Throughout the night Lafrenière makes his fair share of one-and-done plays, especially on the breakout, but he adjusts and finds ways to create multi-possession sequences.

2nd period, 3:22 left: Lafrenière hangs back on a NYR breakout instead of sprinting early in an attempt to cheat for offense. He catches a pass, delays, and gives the puck to a linemate sprinting the middle of the ice.
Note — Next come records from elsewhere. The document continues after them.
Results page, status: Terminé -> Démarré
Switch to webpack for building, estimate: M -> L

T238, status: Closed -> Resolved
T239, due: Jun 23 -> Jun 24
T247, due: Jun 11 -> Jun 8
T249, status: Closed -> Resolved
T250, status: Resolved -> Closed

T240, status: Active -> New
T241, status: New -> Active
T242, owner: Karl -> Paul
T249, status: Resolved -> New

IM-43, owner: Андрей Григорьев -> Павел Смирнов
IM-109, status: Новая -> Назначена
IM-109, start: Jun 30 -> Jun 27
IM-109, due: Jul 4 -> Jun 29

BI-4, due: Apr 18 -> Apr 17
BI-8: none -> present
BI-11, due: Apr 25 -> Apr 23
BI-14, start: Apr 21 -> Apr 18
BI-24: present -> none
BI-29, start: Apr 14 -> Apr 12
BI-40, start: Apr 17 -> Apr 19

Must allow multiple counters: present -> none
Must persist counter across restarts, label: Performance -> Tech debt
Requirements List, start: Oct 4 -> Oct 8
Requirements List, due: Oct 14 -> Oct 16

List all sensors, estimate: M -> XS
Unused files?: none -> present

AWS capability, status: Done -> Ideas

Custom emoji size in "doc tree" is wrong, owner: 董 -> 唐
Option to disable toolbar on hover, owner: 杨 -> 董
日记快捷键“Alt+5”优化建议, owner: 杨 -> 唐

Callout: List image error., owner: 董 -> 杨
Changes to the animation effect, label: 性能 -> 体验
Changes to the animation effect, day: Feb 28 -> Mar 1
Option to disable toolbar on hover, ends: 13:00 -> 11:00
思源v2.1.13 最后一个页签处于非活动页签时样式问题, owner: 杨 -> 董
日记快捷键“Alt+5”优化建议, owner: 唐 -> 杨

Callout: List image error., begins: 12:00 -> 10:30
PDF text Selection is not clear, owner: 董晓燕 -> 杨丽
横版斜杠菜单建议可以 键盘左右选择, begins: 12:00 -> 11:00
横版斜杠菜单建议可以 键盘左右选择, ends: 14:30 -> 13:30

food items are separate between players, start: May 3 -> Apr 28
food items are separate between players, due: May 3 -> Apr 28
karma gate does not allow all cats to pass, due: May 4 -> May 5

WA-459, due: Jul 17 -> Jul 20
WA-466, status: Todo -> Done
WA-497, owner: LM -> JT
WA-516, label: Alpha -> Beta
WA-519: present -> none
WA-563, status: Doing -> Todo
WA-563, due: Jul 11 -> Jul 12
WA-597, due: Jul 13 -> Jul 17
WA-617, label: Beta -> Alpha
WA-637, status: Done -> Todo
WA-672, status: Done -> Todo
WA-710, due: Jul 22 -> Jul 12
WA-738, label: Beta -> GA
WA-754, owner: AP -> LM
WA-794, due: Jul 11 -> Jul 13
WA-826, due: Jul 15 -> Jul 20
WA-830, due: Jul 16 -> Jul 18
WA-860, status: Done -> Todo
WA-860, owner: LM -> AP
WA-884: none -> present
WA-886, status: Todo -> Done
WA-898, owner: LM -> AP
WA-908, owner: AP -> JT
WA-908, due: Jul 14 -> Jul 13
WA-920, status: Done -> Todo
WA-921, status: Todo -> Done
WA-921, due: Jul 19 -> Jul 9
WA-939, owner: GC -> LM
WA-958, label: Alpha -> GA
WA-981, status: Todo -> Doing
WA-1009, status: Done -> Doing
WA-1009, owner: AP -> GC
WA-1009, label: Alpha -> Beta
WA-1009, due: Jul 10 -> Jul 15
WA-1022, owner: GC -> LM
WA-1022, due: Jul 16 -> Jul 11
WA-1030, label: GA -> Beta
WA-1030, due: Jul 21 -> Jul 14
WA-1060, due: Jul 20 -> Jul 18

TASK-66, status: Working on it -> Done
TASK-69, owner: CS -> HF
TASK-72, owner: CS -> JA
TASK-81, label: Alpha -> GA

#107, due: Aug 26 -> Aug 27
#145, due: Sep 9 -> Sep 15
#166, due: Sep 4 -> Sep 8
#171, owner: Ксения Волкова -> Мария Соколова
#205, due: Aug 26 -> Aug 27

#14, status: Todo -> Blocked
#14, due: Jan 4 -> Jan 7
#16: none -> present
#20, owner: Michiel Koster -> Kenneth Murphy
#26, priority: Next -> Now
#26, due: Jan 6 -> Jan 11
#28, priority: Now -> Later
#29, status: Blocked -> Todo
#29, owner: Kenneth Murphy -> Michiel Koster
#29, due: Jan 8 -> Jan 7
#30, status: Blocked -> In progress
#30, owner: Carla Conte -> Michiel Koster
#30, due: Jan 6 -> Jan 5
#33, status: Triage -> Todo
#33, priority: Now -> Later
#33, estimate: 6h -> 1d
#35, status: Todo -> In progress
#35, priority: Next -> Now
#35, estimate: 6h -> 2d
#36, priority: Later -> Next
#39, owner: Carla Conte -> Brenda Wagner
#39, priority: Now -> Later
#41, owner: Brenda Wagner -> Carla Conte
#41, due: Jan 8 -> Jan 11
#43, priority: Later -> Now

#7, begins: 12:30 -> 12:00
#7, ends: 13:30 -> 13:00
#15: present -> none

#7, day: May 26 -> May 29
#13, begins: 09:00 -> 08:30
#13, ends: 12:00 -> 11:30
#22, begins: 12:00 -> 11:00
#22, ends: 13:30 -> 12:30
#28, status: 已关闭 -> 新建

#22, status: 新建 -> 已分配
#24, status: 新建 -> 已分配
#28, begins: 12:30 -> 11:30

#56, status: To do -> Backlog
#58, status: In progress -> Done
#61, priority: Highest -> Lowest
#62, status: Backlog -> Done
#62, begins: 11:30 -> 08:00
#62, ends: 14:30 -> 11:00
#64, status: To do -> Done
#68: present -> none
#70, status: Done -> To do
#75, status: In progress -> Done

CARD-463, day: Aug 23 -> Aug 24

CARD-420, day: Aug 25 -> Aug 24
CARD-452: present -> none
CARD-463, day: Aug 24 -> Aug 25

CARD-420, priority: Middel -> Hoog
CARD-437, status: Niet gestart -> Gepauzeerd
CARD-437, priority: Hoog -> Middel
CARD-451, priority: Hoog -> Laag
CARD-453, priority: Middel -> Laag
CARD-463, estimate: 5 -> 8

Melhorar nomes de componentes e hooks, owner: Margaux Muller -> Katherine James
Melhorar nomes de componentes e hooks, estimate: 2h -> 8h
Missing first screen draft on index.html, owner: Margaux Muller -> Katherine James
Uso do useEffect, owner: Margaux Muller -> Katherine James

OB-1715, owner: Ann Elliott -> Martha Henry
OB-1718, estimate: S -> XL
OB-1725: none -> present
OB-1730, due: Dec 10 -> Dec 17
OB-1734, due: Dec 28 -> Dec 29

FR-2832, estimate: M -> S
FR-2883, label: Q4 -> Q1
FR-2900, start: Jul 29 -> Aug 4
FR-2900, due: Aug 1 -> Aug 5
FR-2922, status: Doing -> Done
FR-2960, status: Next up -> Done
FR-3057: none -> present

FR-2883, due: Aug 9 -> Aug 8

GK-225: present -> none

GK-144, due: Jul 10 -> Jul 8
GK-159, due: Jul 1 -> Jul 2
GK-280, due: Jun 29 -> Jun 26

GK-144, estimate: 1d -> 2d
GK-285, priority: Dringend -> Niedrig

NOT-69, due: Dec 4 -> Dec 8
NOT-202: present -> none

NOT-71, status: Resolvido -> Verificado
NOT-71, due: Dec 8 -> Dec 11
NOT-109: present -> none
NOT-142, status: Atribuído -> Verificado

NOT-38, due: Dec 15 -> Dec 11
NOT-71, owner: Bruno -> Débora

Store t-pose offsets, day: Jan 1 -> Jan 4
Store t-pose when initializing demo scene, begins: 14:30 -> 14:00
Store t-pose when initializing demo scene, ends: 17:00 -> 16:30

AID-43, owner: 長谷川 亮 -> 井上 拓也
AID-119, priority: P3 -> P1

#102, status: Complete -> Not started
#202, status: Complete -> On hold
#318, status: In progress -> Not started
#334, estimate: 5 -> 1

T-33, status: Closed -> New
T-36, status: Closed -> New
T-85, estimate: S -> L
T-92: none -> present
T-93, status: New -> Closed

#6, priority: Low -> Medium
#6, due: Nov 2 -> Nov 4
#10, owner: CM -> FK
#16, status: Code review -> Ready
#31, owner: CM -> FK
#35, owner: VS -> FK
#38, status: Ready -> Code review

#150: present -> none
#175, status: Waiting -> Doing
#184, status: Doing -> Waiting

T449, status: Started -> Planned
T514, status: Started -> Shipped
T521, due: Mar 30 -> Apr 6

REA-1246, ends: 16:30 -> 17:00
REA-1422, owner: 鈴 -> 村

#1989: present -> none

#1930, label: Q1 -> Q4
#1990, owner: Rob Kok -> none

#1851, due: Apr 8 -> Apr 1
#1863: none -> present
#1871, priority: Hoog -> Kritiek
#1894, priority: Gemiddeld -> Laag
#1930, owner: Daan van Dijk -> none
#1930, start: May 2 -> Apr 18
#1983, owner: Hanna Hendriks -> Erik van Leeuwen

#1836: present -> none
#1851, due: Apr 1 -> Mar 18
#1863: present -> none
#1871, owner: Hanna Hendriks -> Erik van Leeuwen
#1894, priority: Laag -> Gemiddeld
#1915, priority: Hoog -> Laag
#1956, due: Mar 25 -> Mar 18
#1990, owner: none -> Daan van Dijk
Then he turns on the jets, joins the rush as the fourth man and nearly scores as the second layer of the rush.

His confidence grows. He’s more poised with the puck and more engaged without the puck.

He’s right on time, instead of being late to loose pucks or early on passing plays.

3rd period, 19:15 left: Lafrenière sprints the weak side of the ice on the breakout. NYR89 Buchnevich creates a middle entry, then kicks out to NYR93 Zibanejad. Zibanejad sends a cross-seam pass to Lafrenière, who has adjusted his route and is all alone at the back post. BUF’s goalie slides over and just gets a piece of NYR13’s tap-in.

Late in the tied game NYR13 begins to simplify his puck plays in order to manage risk. He plays steadily, but he’s feeling it and the puck continues to find him.

3rd period, 9:43 left: On a BUF dump-out, Lafrenière recovers the puck. He rims the puck back into the BUF zone rather than risking and outside carry. Two NYR forwards hunt for the puck while Lafrenière is patient as F3. The puck lands on his stick and he walks into the slot. His chance is denied by a sliding BUF skater.

Scoring, the Inevitable Outcome

Lafrenière’s strong game does not go unnoticed.

NYR’s coach deploys NYR13 in OT and the forward scores on a 2v1 following a broken NZ play.

But this lucky break is enabled by a methodical accumulation of successful plays throughout the game.

By earning first touches, making continuation plays, threatening the middle and completing quality sequences, Lafrenière will have no choice but to pile up goals and assists.

A deeper understanding of this process over time will help NYR13 reach his immense potential.